Judith’s glad she was able to give Edie a second chance at love. “I told her, if anyone has the right to get married, it’s you.” Judith said she was glad Edie could “benefit from the right to marry, from all she fought for.”

There are stories that are heartbreaking, too. Judith says Edie was recognised wherever they went, so people were al-ways coming up to the couple on the street. “People would cry and break into tears and tell her how much what she did meant to them, for them,” she says.

But the woman who fought so hard and so publicly to change the lives of millions of lesbians and gay men carried the weight of her past with her—a past filled with homophobic reprisals.

Judith says, “We would be walking down the street holding hands, and we’d see people coming toward us, and she would slowly let go of my hand. She carried that fear her entire life.”

She continues, “Edie and Thea never walked down the street holding hands. I’d come home and go to kiss her and if the shades were open—she’d put the shades down. She was literally frightened of me kissing her in front of the open window.”

Of all she hopes to accomplish in Edie’s memory, Judith is most fierce about Edie Windsor getting her due as a historic figure. “Do I maintain Edie’s legacy? Yes—with a vengeance. I’m not sure what would’ve happened if I hadn’t been here to make sure her name is known,” Judith says.

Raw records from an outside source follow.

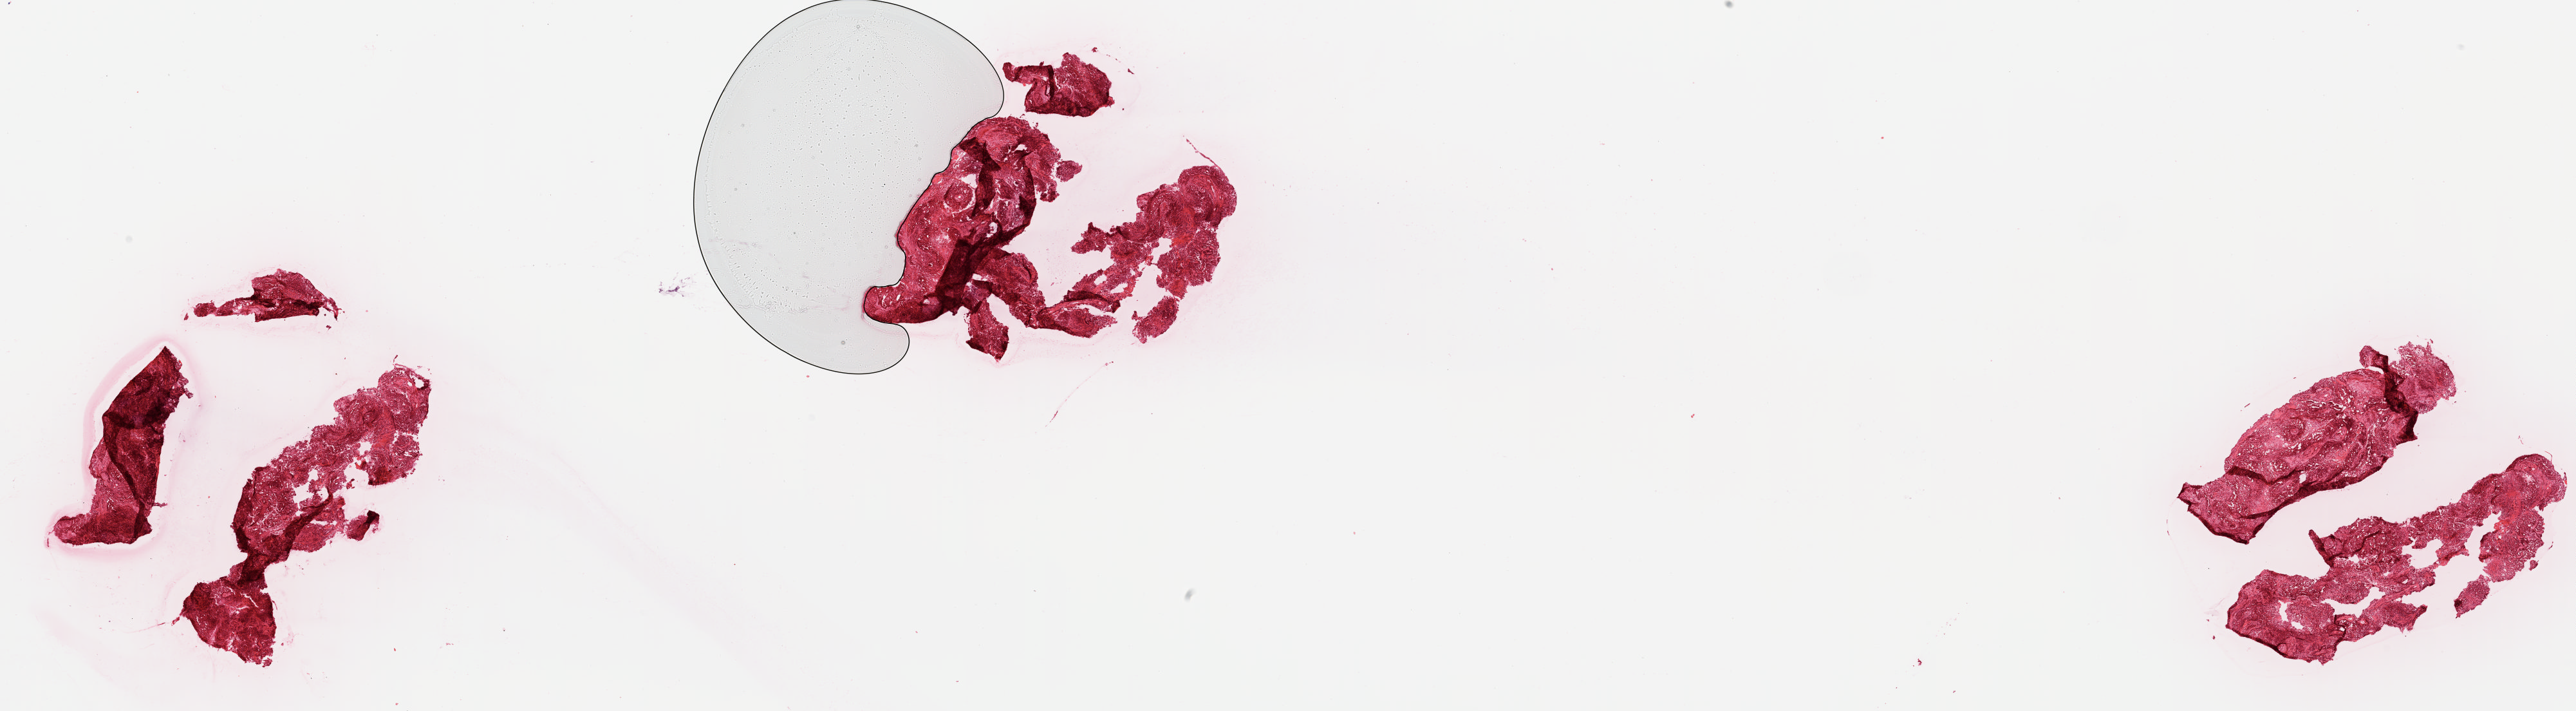
Digitized H&E tissue section (whole slide), shown as a low-resolution overview of the whole scanned area (about 31.7 x 8.8 mm, slide scanned at 20x); frozen section from the top of the tissue portion; sample: primary tumour, mesothelium. Male patient; age at initial diagnosis 68 years. Composition of this section per pathologist review: tumour cells 60%, tumour nuclei 60%, normal cells 0%, stromal cells 30%, necrosis 10%. Inflammatory infiltration, as recorded: lymphocyte infiltration 40%, monocyte infiltration 20%, neutrophil infiltration 20%.
TNM: T2 N0 M1. Diagnosis: Epithelioid mesothelioma, malignant (pleura, NOS). Laterality: right. AJCC pathologic stage: IV (7th edition).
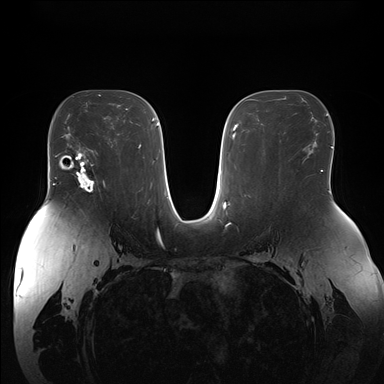
Breast MRI (dynamic contrast-enhanced), one axial slice; position 97 of 176 along the scan axis; dynamic contrast-enhanced series, time point 2 of 7 at this slice position (early post-contrast); 1.5 T; TE 1.5 ms, TR 4.1 ms; 1.1 mm slice thickness; 384 × 384 image matrix, field of view 380 × 380 mm. Female patient.
Outlined on this slice (semi-automatically segmented with operator editing):
- enhancing-tissue mask used for the functional tumour volume (all voxels passing the contrast-enhancement thresholds inside the analysis volume; usually the tumour): box from (x=70, y=153) to (x=105, y=193) px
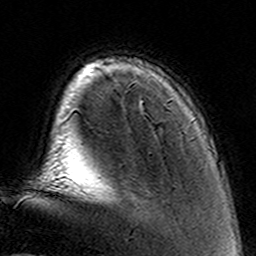
Breast MRI (dynamic contrast-enhanced), one axial slice; slice 24 of 160 in the series (ordered by position); cropped to one breast; dynamic contrast-enhanced series, time point 2 of 8 at this slice position (early post-contrast); 3 T; TE 4.6 ms, TR 7.4 ms; 1 mm slice thickness; 256 × 256 image matrix. Female patient.
Outlined on this slice (semi-automatic segmentation, software-assisted and operator-edited):
- enhancing-tissue mask used for the functional tumour volume (all voxels passing the contrast-enhancement thresholds inside the analysis volume; usually the tumour): box from (x=88, y=177) to (x=98, y=195) px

Edie had wanted her papers to stay in New York, even though the Smithsonian wanted them. But Judith had to fight to be sure that NYU would share access with the LGBTQ center. The university finally acquiesced to her demand.

Judith details how at a Human Rights Campaign (HRC) gala after Edie’s death, HRC President Chad Griffin spoke about the historic nature of the same-sex marriage decisions, but referred obliquely to “a lesbian from New York City,” who made it all happen. Judith was livid. She confronted Griffin: “I grabbed him by the tie—well, not literally—and got in his face and said, ‘You have to say her name. Don’t you ever call my wife ‘a lesbian from New York City.’ Her name is Edie Windsor and she changed history. She’s not just some lady from New York City.”

A year later at a different event Griffin came up to Judith and apologised, saying he now understood why she was so adamant about naming Edie.

Judith says, “I will go anywhere and do anything [to promote Edie’s memory]. There is nothing I wouldn’t do for her.”

And that includes maintaining Thea Spyer’s legacy, as well as Edie’s. Judith has made sure that there have been namings for Thea, a renowned psychologist, as well. “She was the go-to therapist for the whole gay community,” Judith says. “It should be recognised. I am just protective of them both. I want to honor them both.”

Her love for Edie runs that deep. Judith says, “I came home one day and Edie had removed some of the photos of Thea—to make me feel better—and I said, ‘You were with her for 44 years.

How could I not love her as much as I love you?’ ”

Judith wants people to know that Edie was dedicated and meticulous, that she was tireless, that she was a fighter to the end of her life, and that she was funny. “She was really, really funny.”

As former Secretary of State Hillary Clinton, who spoke at the memorial for Edie Windsor, said in her eulogy, “She refused to give up on the promise of America. . . We really owe it to her, to ensure that gay rights are human rights and human rights are gay rights, now and forever. . .She pushed us all to be better, to stand taller, to dream bigger.”

Edie’s widow, Judith, the keeper of her flame, says, “She is the rainbow in our clouds.”